These real-time transport requirements explain why the protocol suite, developed by the Audio/Video Transport (avt) IETF working group (see has been called Real-Time Transport Protocol (RTP) in RFC 1889 (Schulzrinne et al., 1996). RTP has been designed for multicast, as well as point-to-point, transmission and is accompanied by its quality control component, Real-Time Control Protocol (RTCP). Both protocols are carried by the User Datagram Protocol (UDP).

RTP specifies the header of the packets that carry streams of encoded audio or video samples. This encoding is performed by a device (or software module) called a coder; the subsequent decoding is performed by a decoder, but for full-duplex communications, both are usually combined in a codec. RTP specifies the payload format, which, in turn, identifies a specific codec. (The avt working group has also developed a number of RFCs that deal with payload formats.) The codec header, which is appended to the RTP header, determines the format of the attached encoded data unit (called a frame).

Since UDP does not guarantee sequencing (that is, arrival of packets in the order they were sent), this function is assisted by RTP, which stipulates the inclusion of sequence numbers in packets. Sequence numbers are used at the receiver not only to reconstruct the original sequence, but also to keep count of lost packets (one of the quality of service statistics fed back to the sender via RTCP).

_AVAILABLE DATA:_
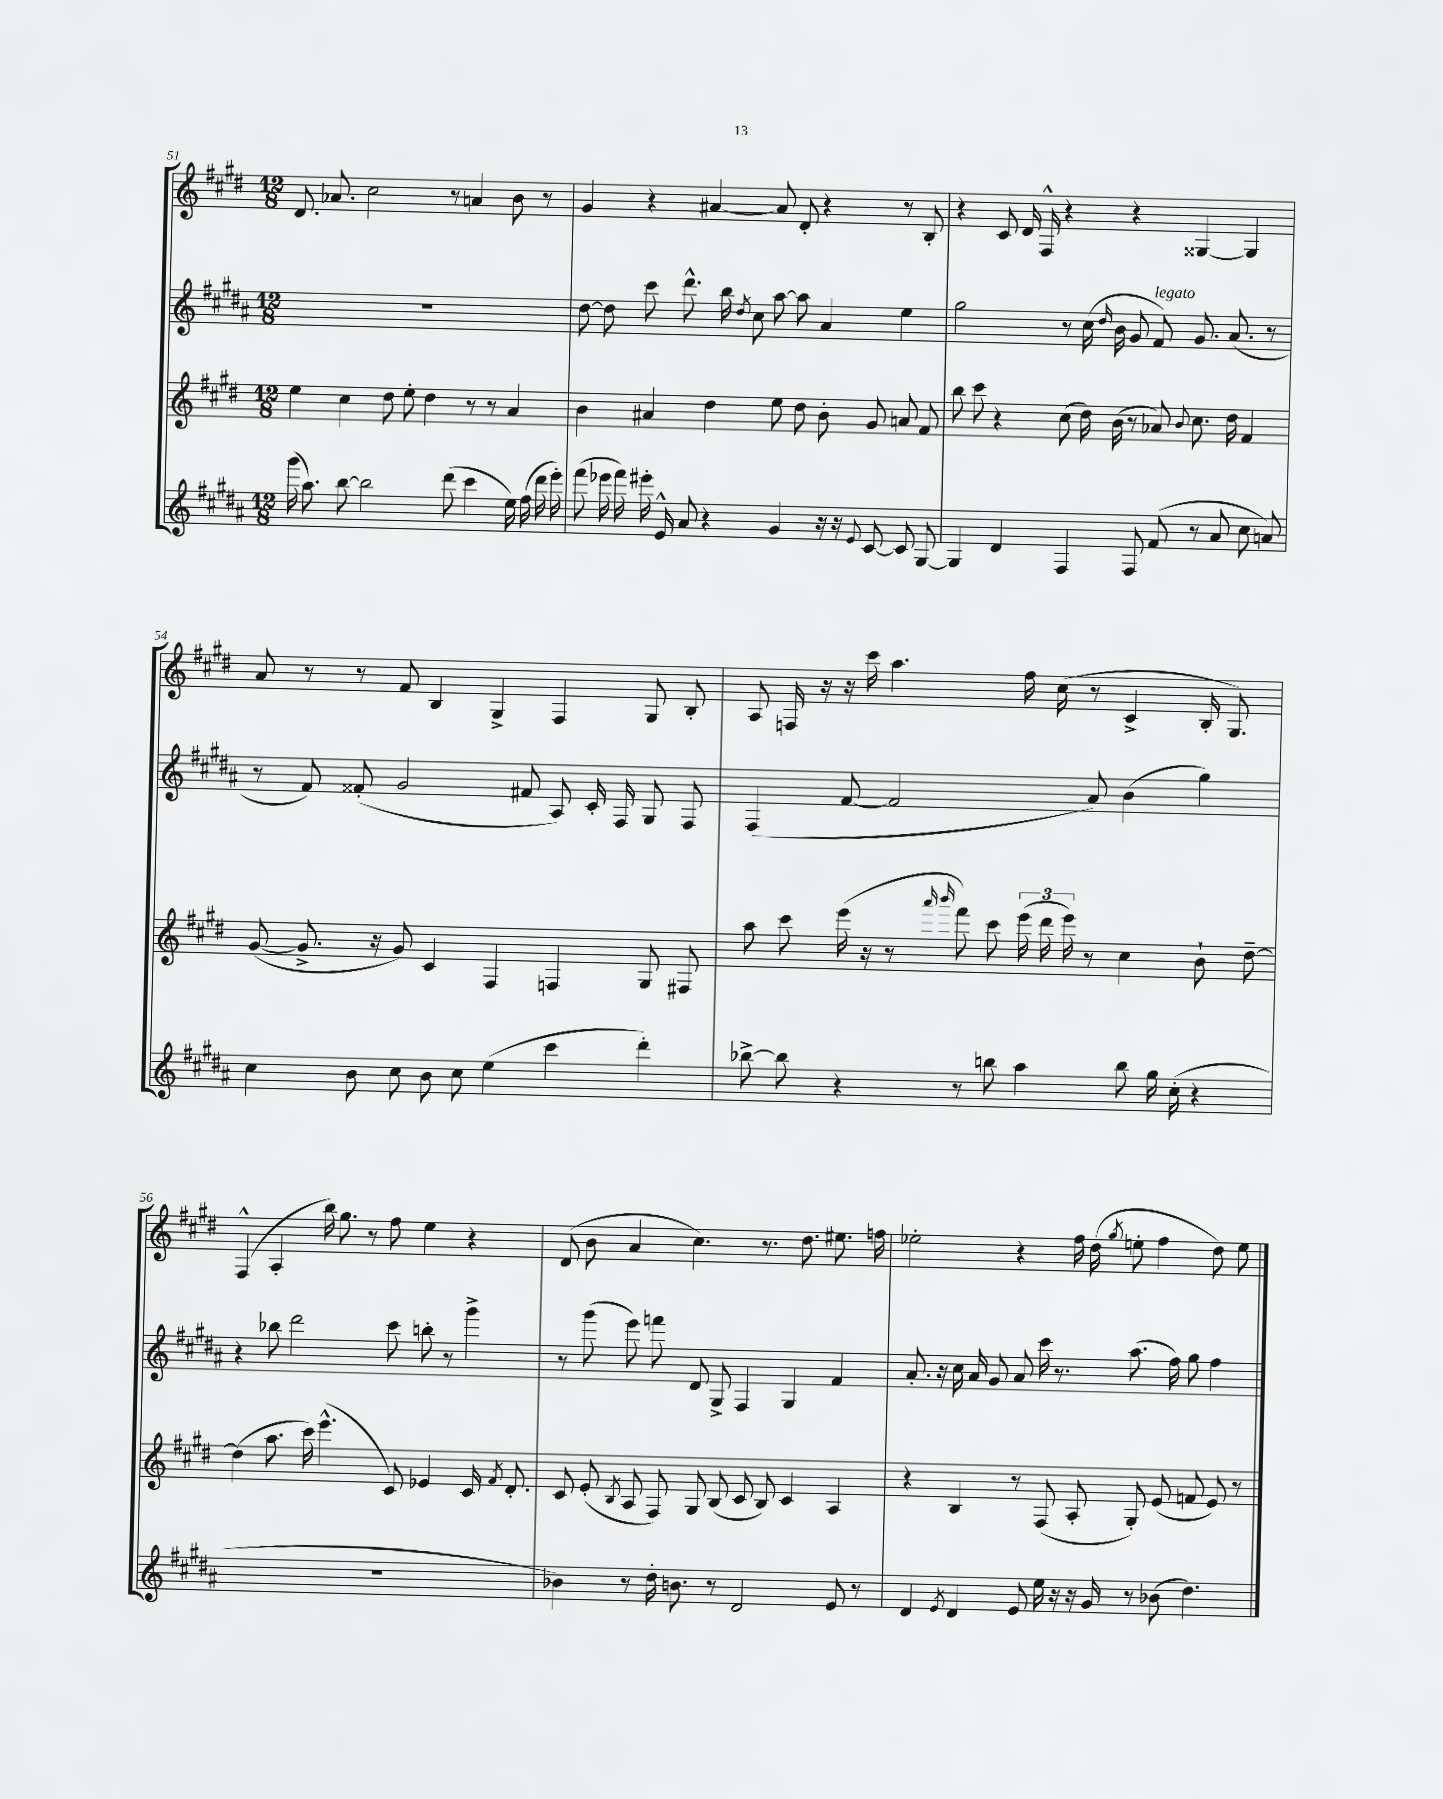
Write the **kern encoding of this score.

_PROBLEMS:_
**1)** In the passage on RTP, which protocol carries both RTP and RTCP?
**2)** List every protocol the passage on RTP names.
**3)** From the passage on RTP, pull out the text that begins at "Since UDP does" and stops after "sender via RTCP).".

_ANSWERS PER TASK:_
**1)** The User Datagram Protocol (UDP).

**2)** Real-Time Transport Protocol (RTP), Real-Time Control Protocol (RTCP), User Datagram Protocol (UDP)

**3)**
Since UDP does not guarantee sequencing (that is, arrival of packets in the order they were sent), this function is assisted by RTP, which stipulates the inclusion of sequence numbers in packets. Sequence numbers are used at the receiver not only to reconstruct the original sequence, but also to keep count of lost packets (one of the quality of service statistics fed back to the sender via RTCP).